Herr Präsident! Meine Damen und Herren! Herr Bundesarbeitsminister, meine Mutter, die eine kluge Frau war, hat mir gutes Benehmen beigebracht. Deswegen zu Beginn dieser Aussprache über das, was Sie hier geboten haben, herzliche Genesungswünsche, daß Sie Ihre Grippe auskurieren. Ich glaube, Sie müssen wieder voll handlungsfähig werden, damit angesichts des Themas, das wir hier eine Stunde lang behandelt haben, nicht nur Worte, sondern auch Taten erwartet werden können. Deswegen herzliche Genesungswünsche!
({0})
Wissen Sie: Wenn Worte sich in klingende Münze verwandeln würden, hätten Sie einen Beitrag zur Sanierung der Krankenversicherung geleistet. Viele Worte waren es, wenige konkrete Taten.
Da bin ich schon bei einem Punkt, Herr Minister: Sie waren hier nicht als Kommentator gefragt. Es ging nicht darum, daß Sie uns beschreiben, was wir gemeinsam so sehen, sondern Sie waren als der verantwortliche Ressortminister gefragt, als derjenige, der uns am Vorabend oder wenige Tage vor der konzertierten Aktion sagen sollte, was er zu tun gedenkt, nicht, was er als Beschreibung einer traurigen Lage uns hier anbieten will. Dies reicht nicht aus, Herr Minister.
({1})
Deswegen will ich Ihre Bilanz hier mal ein bißchen vertiefen. Den ersten Punkt nenne ich, damit Sie hier keine Legenden festmachen. Sie haben gesagt: Erblast. Zwei Jahre nach Regierungsübernahme fängt so ein Argument an, sich zu verbrauchen;
({2})
aber ich will das hier gar nicht wegnehmen. Ich will nur sagen: An dem Punkt, den wir hier heute diskutieren, begehen Sie insofern Erbschleicherei - ich will das begründen -, als die Kostendämpfungsbemühungen der vorhergehenden Bundesregierung dazu geführt haben, daß die Beiträge in den Jahren 1982 und 1983 stabil geblieben sind.
({3})
Sie sind, seitdem Sie in der Konzertierten Aktion versuchen, mit Worten zu werben, und nicht auf Taten drängen,
({4})
in die Höhe gegangen.
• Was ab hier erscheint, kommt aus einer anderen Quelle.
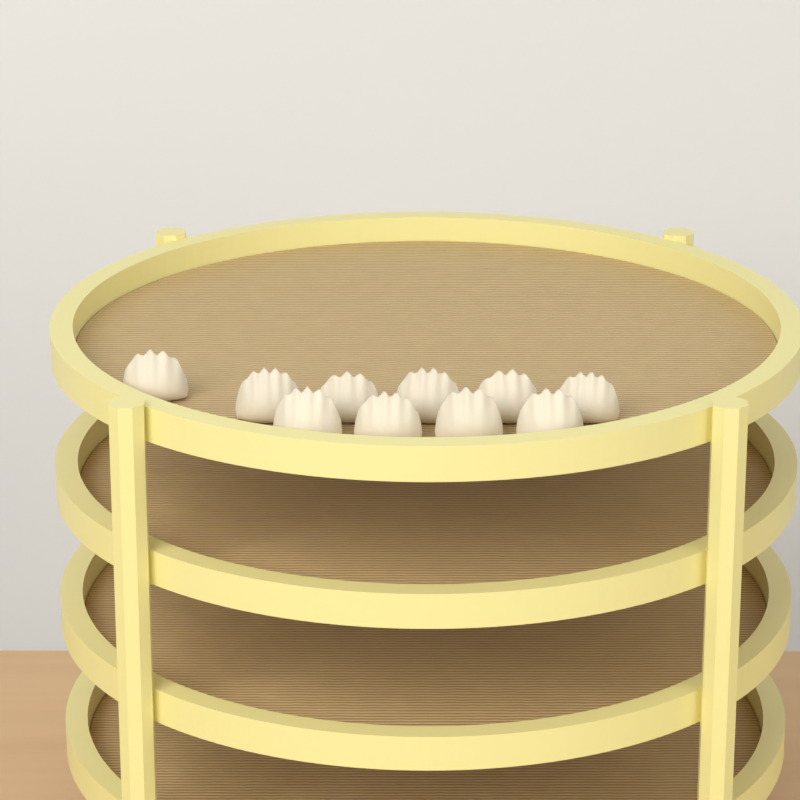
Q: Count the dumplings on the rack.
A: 10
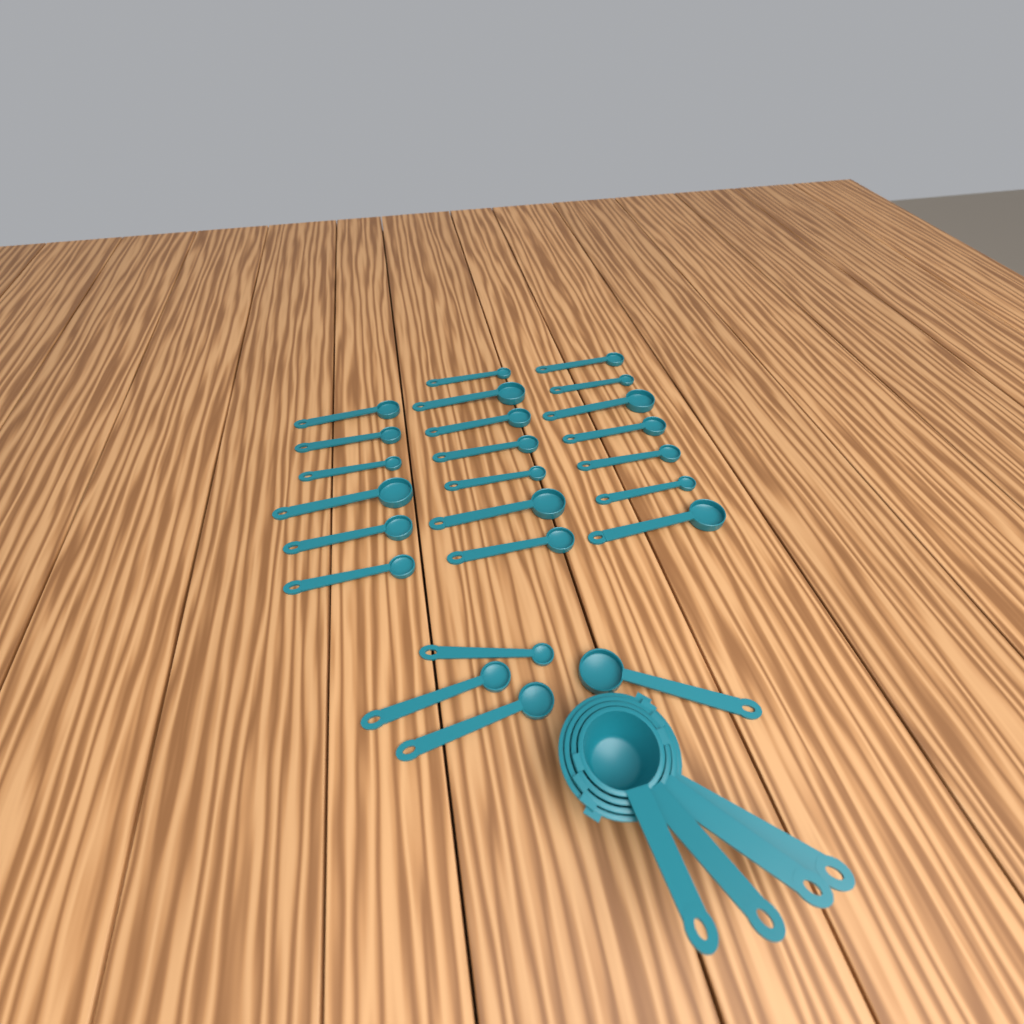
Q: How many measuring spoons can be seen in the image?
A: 24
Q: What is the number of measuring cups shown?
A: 4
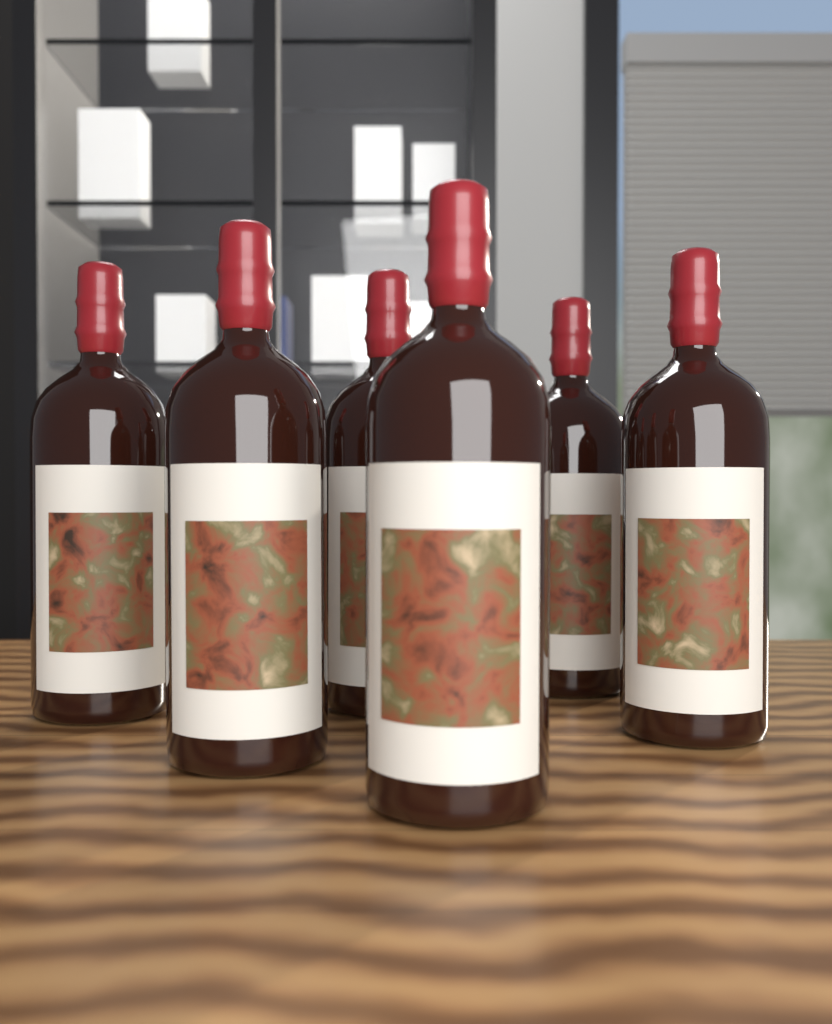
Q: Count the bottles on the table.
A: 6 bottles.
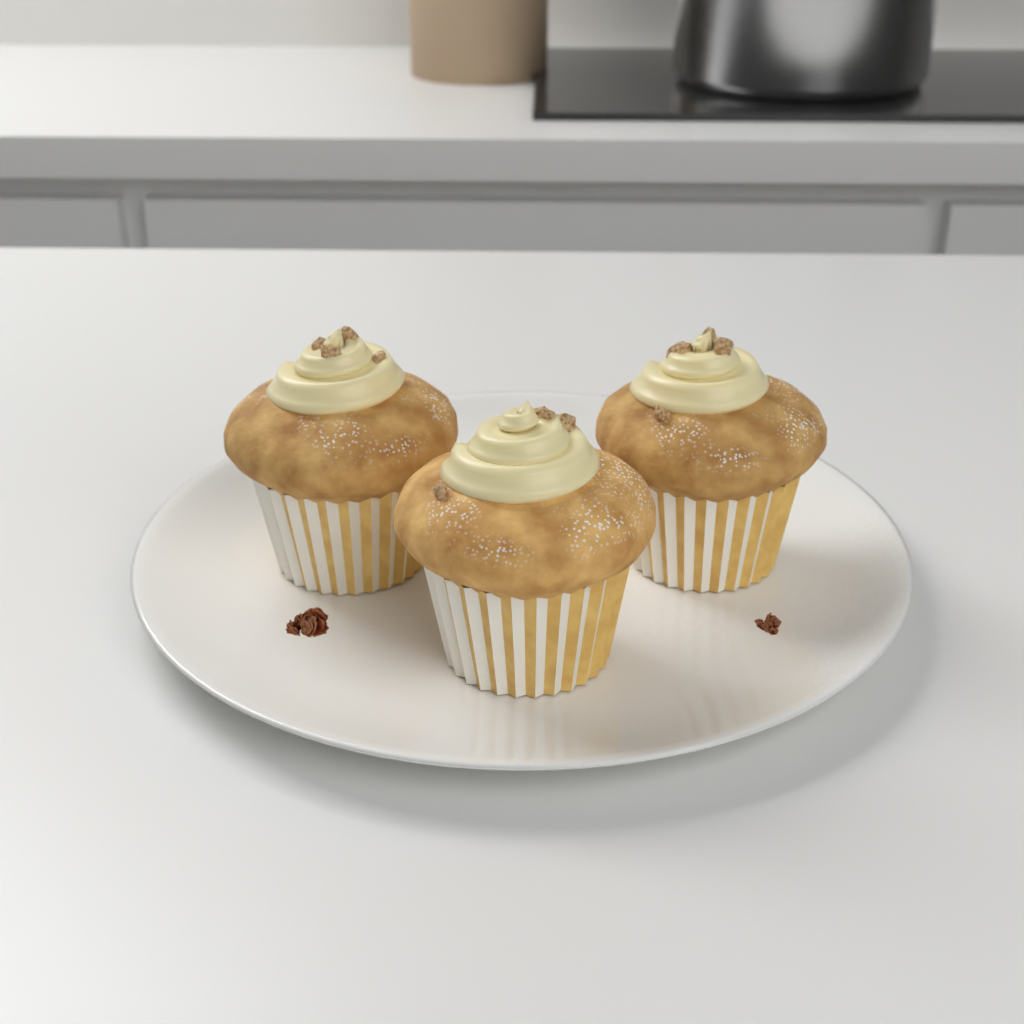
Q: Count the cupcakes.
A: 3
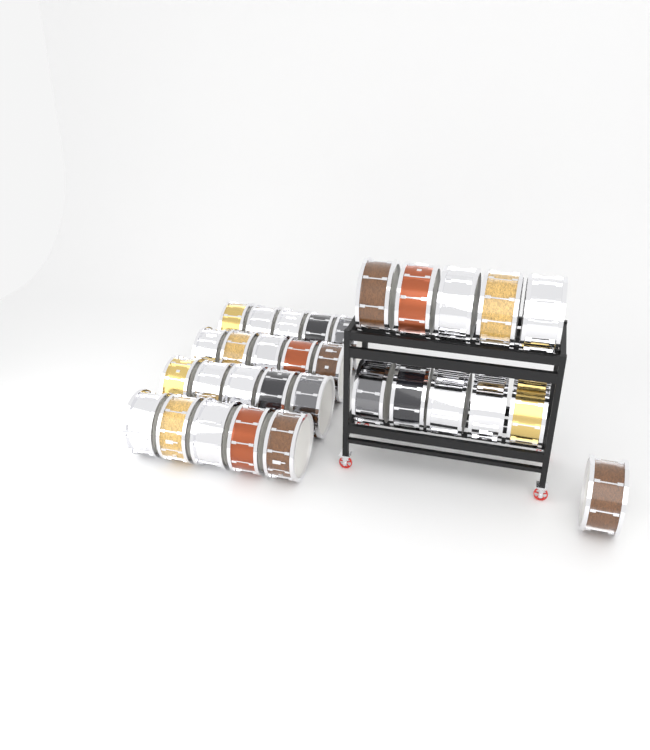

Ob Sie dies nun Explosion oder dramatische Steigerung nennen, ist mir dabei völlig „wurscht", „piepe", würde man in Berlin sagen.
({5})
Die Tatsache ist, daß Sie die Beitragsgroschen, die die Versicherten, die Arbeitnehmer mühselig er-streiken müssen, diesen über die erhöhten Beitragssätze aus den Taschen ziehen werden. Daß dies passiert, kann gar nicht mehr in Frage stehen. Das Bundesversicherungsamt, die Ihnen nachgeordnete Bundesoberbehörde, schätzt den Ausgabenüberhang bei den Krankenversicherungen auf 2 Milliarden DM.
({6})
Die Krankenkassen selber sagen: Es sind 4 Milliarden DM. All dies führt je nach Kassenart und Krankenkasse zu Beitragssatzerhöhungen von 0,5 bis 1,5 Beitragssatzpunkten, je nachdem, wann dort die Beiträge angehoben werden.
({7})
Dies führt zu Handlungsbedarf; da reicht es nicht aus, eine Geschichtsschreibung, wie immer Sie sie sehen mögen, vorzulegen, sondern da ist gefragt: Was wollen Sie jetzt tun?
({8})
Es genügt nicht darauf zu verweisen, was andere nicht getan haben.
({9})
Es ist Ihre Stunde, Herr Minister, und die haben Sie versäumt. Das war der erste Punkt.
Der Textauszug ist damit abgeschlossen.